Although green tea is produced from the same plant as black teas, it results in a substantially different beverage because the manufacturing process is significantly different. There are three principles of green tea manufacturing: Heating, rolling, and firing. The withering step used in black tea production is omitted and along with it moisture extraction and caffeine development.

The heating step (done by sunning, pan firing, or steaming) stops the fermentation and thus the creation of caffeine. Leaves that are heated with steam in particular are easily shaped, curled, twisted, pointed and rounded. Leaves are then rolled and fired until they are crisp. The moisture must be removed from green leaves by repeatedly rolling and firing if they are to be shipped and stored with no further chemical change. Only gradual drying can produce a stable product with no more than the 3% level of residual moisture. The natural substances and flavor are then released when the teas steeped.

Many Chinese farmers have their own special steps in processing leaves which results in an infinite variety of green teas, and that is what makes green tea so special. For hand processed teas, no 2 pluckings ever generate exactly the same cup. As many as 500 or more green teas are exported to the US. Japan grows and manufactures only green tea and exports only 2 - 3 % of the 93,000 tons it produces. China produces 456,000 tons of green tea.
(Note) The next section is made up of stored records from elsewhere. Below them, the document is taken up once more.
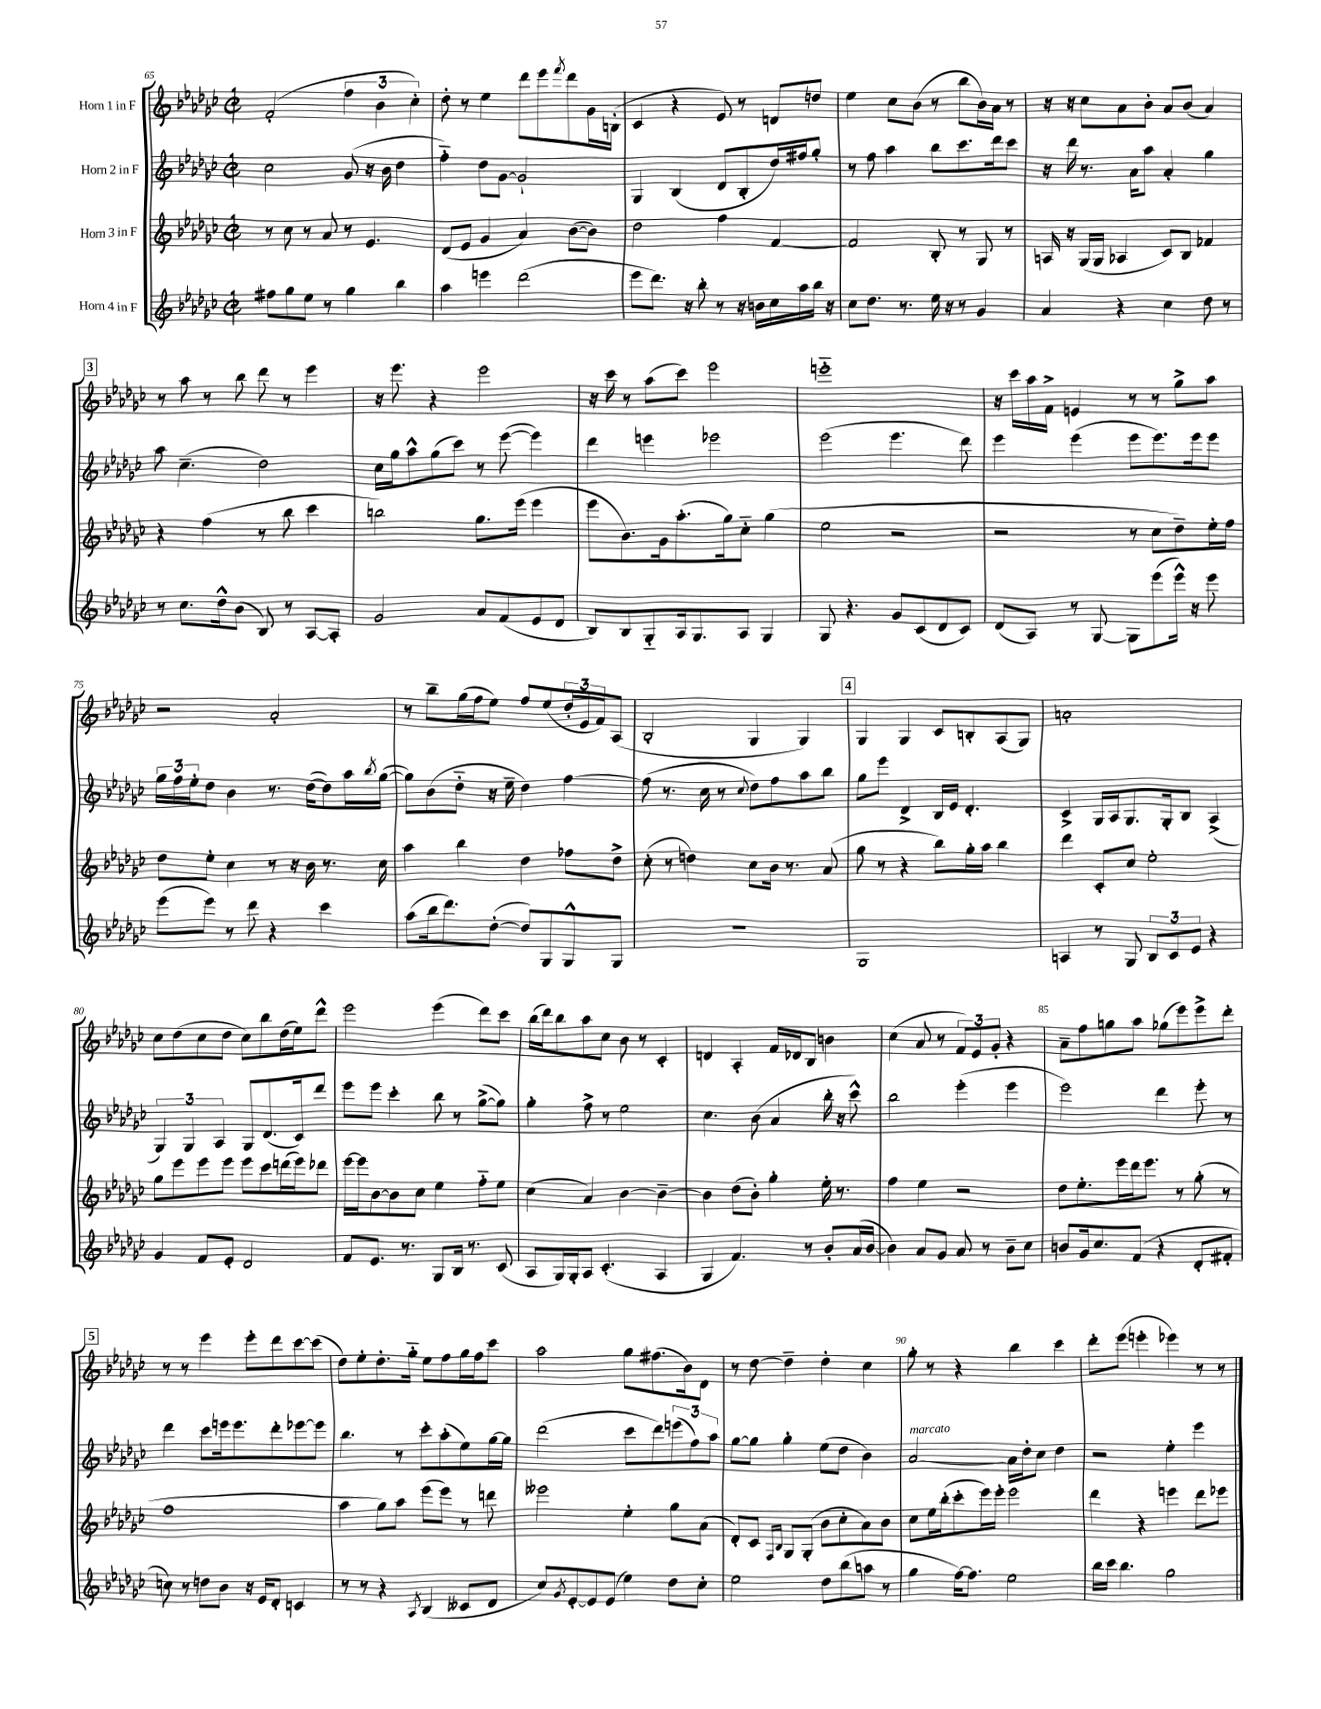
<<
\new StaffGroup <<
\new Staff = "s0" \with { instrumentName = "Horn 1 in F" } {
    \clef treble \key ges \major \defaultTimeSignature \time 2/2
    f'2-.( \tuplet 3/2 { f''4 bes'4 ces''4-.) } |
    des''8-. r8 ees''4 des'''8 ees'''8 \acciaccatura { f'''8 } des'''8 ges'16 b16-.( |
    ces'4 r4 ees'8) r8 d'8 d''8 |
    ees''4 ces''8 bes'8( r8 bes''8 bes'16) aes'16 r8 |
    r16 r16 ces''8 aes'8 bes'8-. aes'8 bes'8( aes'4) |
    \mark \markup { \box "3" } r8 aes''8 r8 bes''8 des'''8 r8 ees'''4 |
    r16 ees'''8. r4 ees'''2 |
    r16 ces'''16 r8 aes''8( ces'''8) ees'''2 |
    e'''1-_ |
    r16 ces'''16 aes''16 f'16-> e'4 r8 r8 ges''8-> aes''8 |
    r2 aes'2-. |
    r8 bes''8-- ges''16( f''16 ees''8) f''8 ees''8( \tuplet 3/2 { des''16-. ees'16 f'16) } aes8( |
    bes2-. ges4 ges4) |
    \mark \markup { \box "4" } ges4 ges4 ces'8 b8-. aes8( ges8) |
    a'1-. |
    ces''8 des''8( ces''8 des''8 ces''8) bes''8 des''16( ees''16) des'''8-^ |
    ees'''2 ees'''4( des'''8) ces'''8 |
    bes''16( des'''16) bes''8 aes''8 ces''8 bes'8 r8 ces'4-. |
    d'4 aes4-. f'16 des'16 bes8 b'4 |
    ces''4( aes'8 r8 \tuplet 3/2 { f'8) ees'8 ges'8-. } r4 |
    aes'8-- f''8 g''8 aes''8 ges''8( ees'''8) ees'''8-> des'''8-. |
    \mark \markup { \box "5" } r8 r8 ees'''4 ees'''8-. des'''8 ces'''8~ ces'''8( |
    des''8) ees''8-. des''8.-. ges''16-_ ees''8 f''8 ges''16 f''16 ces'''8 |
    aes''2 ges''8 fis''8.( bes'16) des'8 |
    r8 des''8~ des''4-- des''4-. ces''4 |
    ges''8-. r8 r4 bes''4 ces'''4 |
    des'''8-. ees'''8( e'''4-. ees'''4) r8 r8 \bar "|." |
}
\new Staff = "s1" \with { instrumentName = "Horn 2 in F" } {
    \clef treble \key ges \major \defaultTimeSignature \time 2/2
    ces''2 ges'8( r16 bes'16 des''4 |
    f''4-_) des''8 ges'8~ ges'2-! |
    ges4 bes4( des'8 bes8-. des''16) fis''16 ges''8-. |
    r8 f''8 aes''4 bes''8 ces'''8. des'''16 ces'''8 |
    r16 des'''16 r8. aes'16 aes''8 aes'4-. ges''4 |
    \mark \markup { \box "3" } aes''8 ces''4.--( des''2) |
    ces''16 ges''16 aes''8-^ ges''8( ces'''8) r8 ees'''8~( ees'''4) |
    des'''4 e'''4 ees'''2 |
    ees'''2( ees'''4. des'''8) |
    ees'''4 ees'''4( ees'''8 ees'''8.) ees'''16 ees'''8 |
    \tuplet 3/2 { ges''16 f''16 ees''16-. } des''8 bes'4 r8. des''16~( des''8) aes''16 \acciaccatura { bes''8 } ges''16~( |
    ges''8) bes'8( des''8-_ r16 ees''16-- des''4) f''4~ |
    f''8( r8. ces''16 r8 \appoggiatura { ces''8 } des''8) f''8 aes''8 bes''8 |
    \mark \markup { \box "4" } ges''8 ees'''8 des'4-> bes16 ees'16 des'4.-. |
    ces'4-> ges16 aes16 ges8. ges16-. bes8 aes4->( |
    \tuplet 3/2 { ges4) ges4 aes4 } ges8 des'8.( ces'16) des'''8 |
    ees'''8 ees'''8 ces'''4-. bes''8 r8 ges''8~->( ges''8) |
    ges''4-. f''8-> r8 ees''2 |
    ces''4. bes'8( aes'4 bes''16-. r16 ces'''8-^) |
    bes''2 ees'''4-.( ees'''4 |
    ees'''2) des'''4 ees'''8-. r8 |
    \mark \markup { \box "5" } des'''4 ces'''8 e'''16 e'''8. des'''8-. ees'''8~ ees'''8 |
    bes''4. r8 ces'''8-. aes''8-.( ees''8) ges''16~ ges''16 |
    des'''2( ces'''8 des'''8) \tuplet 3/2 { e'''8( f''8) aes''8 } |
    ges''8~ ges''8 ges''4-. ees''8( des''8 bes'4) |
    aes'2~^\markup { \italic "marcato" } aes'16 des''16-. ces''8 des''4 |
    r2 ees''4-. ees'''4 \bar "|." |
}
\new Staff = "s2" \with { instrumentName = "Horn 3 in F" } {
    \clef treble \key ges \major \defaultTimeSignature \time 2/2
    r8 ces''8 r8 aes'8 r8 ees'4. |
    des'8( ees'8 ges'4 aes'4) bes'8~( bes'8) |
    des''2 f''4 f'4~ |
    f'2 bes8-. r8 ges8 r8 |
    a16 r16 ges16( ges16 aes4 ces'8) bes8 fes'4 |
    \mark \markup { \box "3" } r4 f''4( r8 bes''8 ces'''4 |
    b''2) ges''8. ees'''16( ees'''4 |
    ees'''8 bes'8.) ges'16 aes''8.-.( ges''16) ces''8-_ ges''4( |
    ees''2 r2 |
    r2 r8 ces''8 des''8--) ees''16-. f''16 |
    des''8 ees''8-. ces''4 r8 r16 bes'16 r8. ces''16 |
    aes''4 bes''4 des''4 fes''8 des''8-> |
    ces''8-.( r8 d''4) ces''8 bes'16 r8. aes'8( |
    \mark \markup { \box "4" } ges''8 r8 r4 bes''8) ges''16-. aes''16 bes''4 |
    des'''4 ces'8-. ces''8 ees''2-. |
    ges''8 ees'''8 ees'''8 ees'''8 ees'''8 ces'''8 d'''16( ees'''16) des'''8 |
    ees'''16~ ees'''16 bes'8~ bes'8 ces''8 ees''4 f''8-_ ees''8 |
    ces''4( aes'4) bes'4~ bes'4~-- |
    bes'4 des''8( bes'8-.) ges''4-. ees''16-. r8. |
    f''4 ees''4 r2 |
    des''8 ees''8.-. ees'''16 des'''16 ees'''8. r8 ges''8-.( r8 |
    \mark \markup { \box "5" } f''1 |
    aes''4 ges''8) aes''8 ees'''8( ees'''8) r8 d'''8 |
    eeses'''2 ees''4-. ges''8 aes'8( |
    des'8-.) ces'8 \grace { f16 bes16 } ges8 ges8-.( bes'8 ces''8-. aes'8) bes'8 |
    ces''8 ees''16 bes''16-.( ces'''8-. ees'''16) ees'''16-. ees'''2 |
    des'''4 r4 e'''4 des'''8 ees'''8 \bar "|." |
}
\new Staff = "s3" \with { instrumentName = "Horn 4 in F" } {
    \clef treble \key ges \major \defaultTimeSignature \time 2/2
    fis''8 ges''8 ees''8 r8 ges''4 bes''4 |
    aes''4 e'''4 des'''2( |
    ees'''8 des'''8.) r16 bes''8-. r8 r16 b'16 ces''16 aes''16 bes''16 r16 |
    ces''8 des''8. r8. ees''16 r16 r8 ges'4 |
    aes'4 r4 ces''4 des''8 r8 |
    \mark \markup { \box "3" } r8 ces''8. des''16-^ bes'8( bes8) r8 aes8~ aes8-. |
    ges'2 aes'8 f'8( ees'8 des'8 |
    bes8) bes8 ges8-_ aes16 ges8. aes8 ges4 |
    ges8 r4. ges'8 ces'8( des'8 ces'8) |
    des'8( aes8) r8 ges8~ ges8 ees'''8( ees'''16-^) r16 ees'''8 |
    ees'''8( ees'''8) r8 des'''8 r4 ces'''4 |
    aes''8( bes''16 des'''8.) des''8~-.( des''8) ges8 ges8-^ ges8 |
    R1 |
    \mark \markup { \box "4" } ges1 |
    a4 r8 ges8 \tuplet 3/2 { bes8 ces'8 ees'8 } r4 |
    ges'4 f'8 ees'8-. des'2 |
    f'8 ees'8. r8. ges8 bes16 r8. ces'8( |
    aes8 ges16) ges16-. aes8 ces'4.-.( aes4 |
    ges4 f'4.) r8 bes'8-. aes'16( bes'16~ |
    bes'4) aes'8 ges'8 aes'8 r8 bes'8-- ces''8 |
    b'8 ges'16 ces''8. f'8( r4 des'8-. fis'8-. |
    \mark \markup { \box "5" } c''8) r8 d''8 bes'8 r16 ees'16 des'8-. c'4 |
    r8 r8 r4 \acciaccatura { aes8 } bes4( ceses'8 des'8 |
    ces''8) \acciaccatura { ges'8 } ees'8~-. ees'8 ees'8( ees''4) des''8 ces''8-. |
    ees''2 des''8 bes''8( a''8 r8 |
    ges''4 f''16~) f''8. ees''2 |
    bes''16 ces'''16 bes''4. ges''2 \bar "|." |
}
>>
>>
\layout { \context { \Score currentBarNumber = #65 \override BarNumber.break-visibility = ##(#f #t #t) barNumberVisibility = #(every-nth-bar-number-visible 5) } }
The green tea as we recognize it today is at least 500 years old.

Brewing Green Tea

Brewing green tea is very easy, especially if you’re using a small 8 oz teapot. Use one rounded teaspoon of leaves (making allowance for the size of the leaf) for 8 ounces of water. Heat your water to a boil and rinse the pot. Then, let the water stand or add cold water to bring the temperature down to 140 - 160 degrees. Pour water over the leaves and steep 3 minutes. [Increase tea and water to suit the size of the pot.] Pour off the tea into your cup and refill pot with the rest of your water. Your second cup will be ready when you are.

For iced tea, put half the amount of water in the pot [or twice the amount of tea] and steep. Pour over ice. Refill the pot with remaining water and steep 5 - 10 minutes. Pour over ice or refrigerate.

The same methods can be used for oolong tea (200 degrees) and white tea (180 degrees).

To brew Matcha Uji - Matcha is pulverized highest quality Gyokuro tea. It is a fine powder, the consistency of talcum powder. Pour hot water 185 degrees over the powdered tea and whip into a frothy drink using the bamboo whisk.